Une recension de Hobbes, publié le

Voici un roman envoûtant. La fluidité de son écriture évoque tantôt la pureté d’un ciel en train de se voiler, tantôt de lourds nuages que le soleil disperse. Dans un pays fictif, une étendue d’eau sépare deux villes. À la suite d’un séisme, l’une est sous les gravats, pleine d’inquiétude et de mémoire. L’autre a été reconstruite : immeubles et jardins « fleurissent sur les cadavres ». Sur la rive la plus désolée, une femme et son époux, que tout semble opposer, monologuent alternativement. Ils vivent un drame intime sur fond de catastrophe générale. Elle a choisi l’immobilité et le rêve, peut-être la folie. Elle demande : « Ne trouves-tu pas que parfois, on survalorise le réel ? » Lui semble fort, en bonne santé, réaliste et entreprenant : « En épousant cette femme j’ai introduit un fantôme en moi. » Pourtant, ces personnages, qui s’observent mutuellement, sont soumis à un perpétuel changement, à d’insensibles mais décisives mutations (au sens du Yi King, le « Classique des mutations » de la philosophie chinoise).

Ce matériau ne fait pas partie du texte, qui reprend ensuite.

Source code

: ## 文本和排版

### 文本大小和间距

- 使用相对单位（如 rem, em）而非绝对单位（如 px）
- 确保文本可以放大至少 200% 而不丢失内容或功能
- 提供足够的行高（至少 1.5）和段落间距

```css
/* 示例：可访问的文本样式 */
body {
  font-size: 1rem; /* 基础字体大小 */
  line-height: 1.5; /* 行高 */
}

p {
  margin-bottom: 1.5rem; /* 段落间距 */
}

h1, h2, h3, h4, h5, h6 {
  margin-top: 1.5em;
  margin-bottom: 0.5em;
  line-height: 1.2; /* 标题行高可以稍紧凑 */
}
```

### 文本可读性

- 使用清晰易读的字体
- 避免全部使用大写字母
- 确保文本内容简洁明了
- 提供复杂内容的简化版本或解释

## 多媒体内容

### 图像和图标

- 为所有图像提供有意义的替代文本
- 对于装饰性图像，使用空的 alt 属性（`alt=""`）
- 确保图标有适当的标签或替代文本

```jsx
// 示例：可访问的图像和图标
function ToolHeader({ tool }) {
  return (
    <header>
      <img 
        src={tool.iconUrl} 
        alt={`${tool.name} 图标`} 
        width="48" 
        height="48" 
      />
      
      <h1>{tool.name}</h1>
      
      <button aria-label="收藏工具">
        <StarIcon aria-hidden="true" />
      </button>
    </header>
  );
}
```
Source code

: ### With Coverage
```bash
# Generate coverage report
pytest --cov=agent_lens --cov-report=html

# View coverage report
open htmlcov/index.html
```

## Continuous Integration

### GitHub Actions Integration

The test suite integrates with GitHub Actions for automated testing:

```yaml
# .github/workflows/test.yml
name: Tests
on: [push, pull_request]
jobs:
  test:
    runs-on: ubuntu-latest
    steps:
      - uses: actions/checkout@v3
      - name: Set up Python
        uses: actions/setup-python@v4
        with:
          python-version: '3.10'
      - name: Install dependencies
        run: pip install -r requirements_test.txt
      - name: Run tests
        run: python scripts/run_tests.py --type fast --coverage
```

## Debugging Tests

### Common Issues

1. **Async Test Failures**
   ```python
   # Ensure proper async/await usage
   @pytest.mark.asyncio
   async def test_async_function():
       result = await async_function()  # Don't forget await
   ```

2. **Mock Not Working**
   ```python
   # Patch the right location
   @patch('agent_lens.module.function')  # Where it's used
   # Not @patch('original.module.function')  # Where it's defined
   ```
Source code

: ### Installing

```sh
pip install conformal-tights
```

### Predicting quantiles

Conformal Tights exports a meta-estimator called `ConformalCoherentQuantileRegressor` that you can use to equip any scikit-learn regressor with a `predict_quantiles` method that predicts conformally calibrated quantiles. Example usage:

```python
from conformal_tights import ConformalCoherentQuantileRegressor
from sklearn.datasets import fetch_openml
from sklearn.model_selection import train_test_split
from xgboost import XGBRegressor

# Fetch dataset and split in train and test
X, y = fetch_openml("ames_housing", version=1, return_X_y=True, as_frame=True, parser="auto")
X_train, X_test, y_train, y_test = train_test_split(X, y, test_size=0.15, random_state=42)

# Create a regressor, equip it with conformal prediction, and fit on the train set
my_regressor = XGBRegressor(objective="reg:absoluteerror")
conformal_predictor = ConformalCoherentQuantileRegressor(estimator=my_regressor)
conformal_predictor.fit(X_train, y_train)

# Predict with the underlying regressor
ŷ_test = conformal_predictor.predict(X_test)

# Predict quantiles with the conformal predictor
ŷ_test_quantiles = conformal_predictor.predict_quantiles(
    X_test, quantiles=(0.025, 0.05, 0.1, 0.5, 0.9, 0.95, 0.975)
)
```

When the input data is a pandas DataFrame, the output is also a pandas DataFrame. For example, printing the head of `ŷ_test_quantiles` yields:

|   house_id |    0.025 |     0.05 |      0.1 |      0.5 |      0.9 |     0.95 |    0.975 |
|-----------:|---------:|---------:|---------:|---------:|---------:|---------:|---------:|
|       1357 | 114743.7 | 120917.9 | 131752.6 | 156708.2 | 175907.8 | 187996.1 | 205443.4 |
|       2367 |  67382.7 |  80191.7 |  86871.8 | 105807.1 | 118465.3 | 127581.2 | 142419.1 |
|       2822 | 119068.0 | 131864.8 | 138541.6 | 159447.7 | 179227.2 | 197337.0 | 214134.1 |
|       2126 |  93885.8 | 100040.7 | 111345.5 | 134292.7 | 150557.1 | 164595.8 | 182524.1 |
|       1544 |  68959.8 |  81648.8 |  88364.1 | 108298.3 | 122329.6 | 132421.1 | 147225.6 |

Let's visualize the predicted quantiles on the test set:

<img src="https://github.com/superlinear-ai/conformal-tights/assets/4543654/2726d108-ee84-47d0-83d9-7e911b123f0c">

L’époux si solide va être affaibli par la maladie. L’épouse découvre que le non-amour est une façon d’aimer, qu’on est lié par ce qui sépare. Elle change. « À mesure que quelqu’un devient, disait Deleuze, ce qu’il devient change autant que lui-même. » La rive est loin est l’expérimentation romanesque de ce précepte.

Toute l’originalité de Ying Chen, Chinoise née à Shanghai en 1961, ayant choisi la nationalité canadienne, parlant russe, italien, anglais, écrivant directement en français et auteur de plus d’une dizaine de romans, tient à cette exploration de la tension jamais résolue entre les mots, les choses et les êtres. Entre la Chine et l’Occident, la littérature est sa façon de vivre l’éternel « va-et-vient ». Jamais de stabilité, jamais de certitude. Toujours le milieu.

C’est pourquoi, au terme de ce duo/duel masculin-féminin, plutôt qu’un dénouement romanesque « à l’occidentale », dépassement dialectique des oppositions, Ying Chen préfère maintenir une interminable alternance d’un yin et d’un yang, car son écriture ne fixe jamais des « états de choses » mais tente de suivre sans fin les flux affectifs et perceptifs.